Sources of DNA double‐strand breaks formed during DNA replication. Red stars indicate the positions of DNA double‐strand ends. (A) Replication fork reversal. A four‐way ‘chicken‐foot’ structure can be generated when parental DNA strands re‐pair and newly replicated strands anneal. This forms a DNA double‐strand end and a Holliday junction, which may be cleaved to generate a broken chromosome 55, 56, 57. (B) Replication fork collapse. A one‐ended DSB can be generated when a DNA replication fork encounters a nick on one of the template strands 58. (C) Replication fork rear‐ending. Two one‐ended DSBs can be formed when a DNA replication fork is arrested and the subsequent DNA replication forks replicate this arrested fork 59. (D) Secondary structure cleavage. A DNA secondary structure, such as a hairpin, may form during DNA replication. A two‐ended DSB can be generated when a structure‐specific nuclease, such as SbcCD (Rad50/Mre11), cleaves this sequence 60. (E) Replication fork restart at a 3′ flap.
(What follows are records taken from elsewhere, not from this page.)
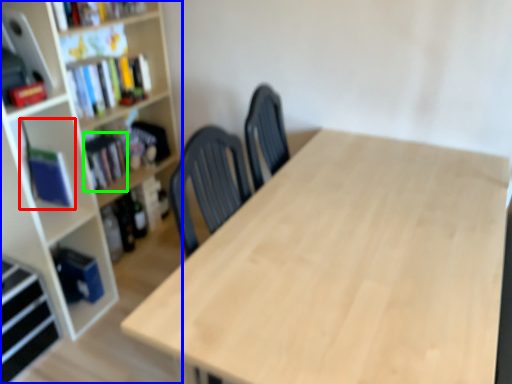
Question: Which is farther away from book (highlighted by a red box)? bookcase (highlighted by a blue box) or book (highlighted by a green box)?

Choices:
 (A) bookcase
 (B) book

Answer: (B)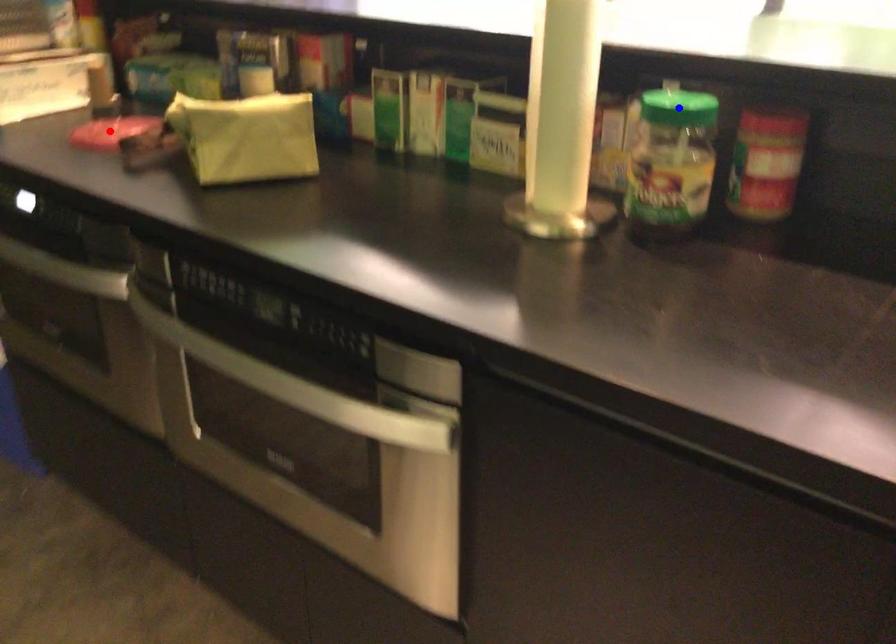
Question: In the image, two points are highlighted. Which point is nearer to the camera? Reply with the corresponding letter.

Choices:
 (A) blue point
 (B) red point

Answer: (A)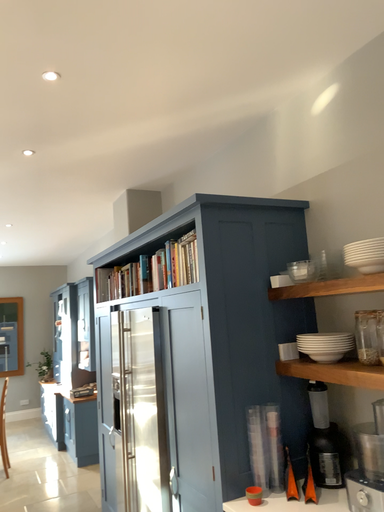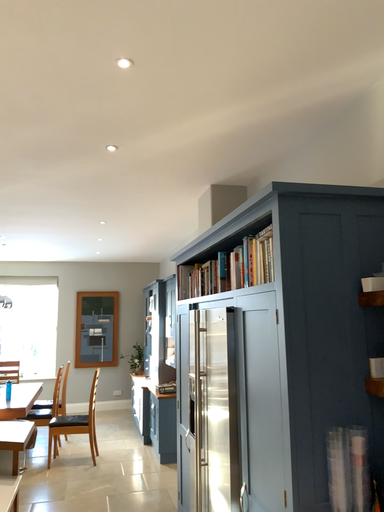
Question: Which way did the camera rotate in the video?

Choices:
 (A) rotated left
 (B) rotated right

Answer: (A)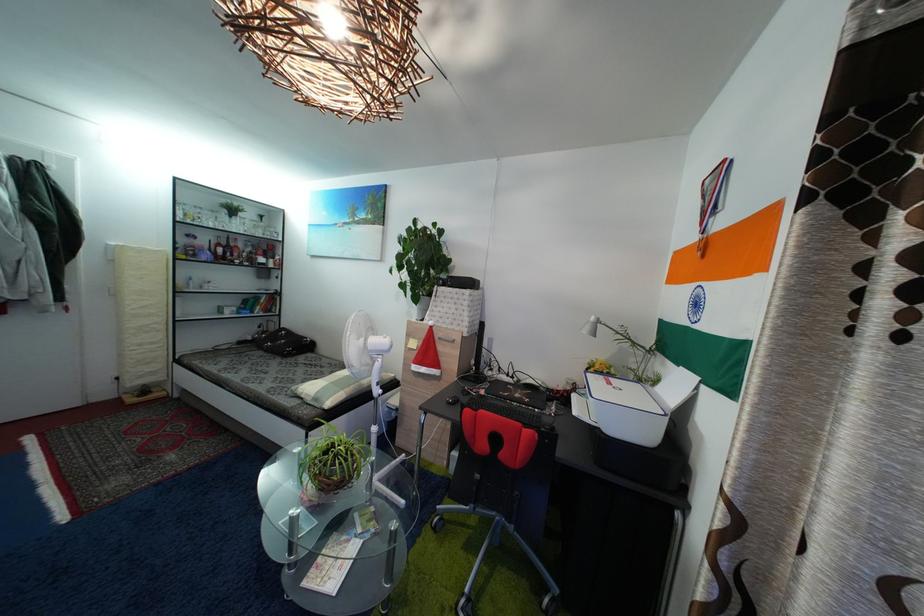
Image resolution: width=924 pixels, height=616 pixels. What do you see at coordinates (361, 345) in the screenshot?
I see `the white lamp head` at bounding box center [361, 345].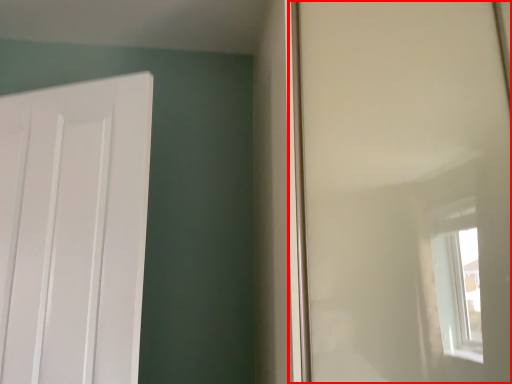
Question: In this image, where is window screen (annotated by the red box) located relative to door?

Choices:
 (A) left
 (B) right

Answer: (B)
A one‐ended DSB may be formed if a 3′ flap is generated during the termination of DNA replication and acts as a template for initiation of DNA synthesis and the assembly of a new replication fork 21. (F) Template‐switching with replication fork reversal. Template‐switching may occur when two replication forks collide. The two newly replicated strands would then act as reciprocal templates, which would result in DNA over‐replication. To eliminate this over‐replication, one of the replication forks might reverse, forming a DNA double‐strand end that can be degraded 23. (G) Reverse‐restart of an arrested replication fork. Following replication fork arrest, incorrect loading of the replicative helicase to a newly replicated DNA strand would result in the establishment of a new fork proceeding in the reverse direction. This reaction would generate a DNA double‐strand end 17.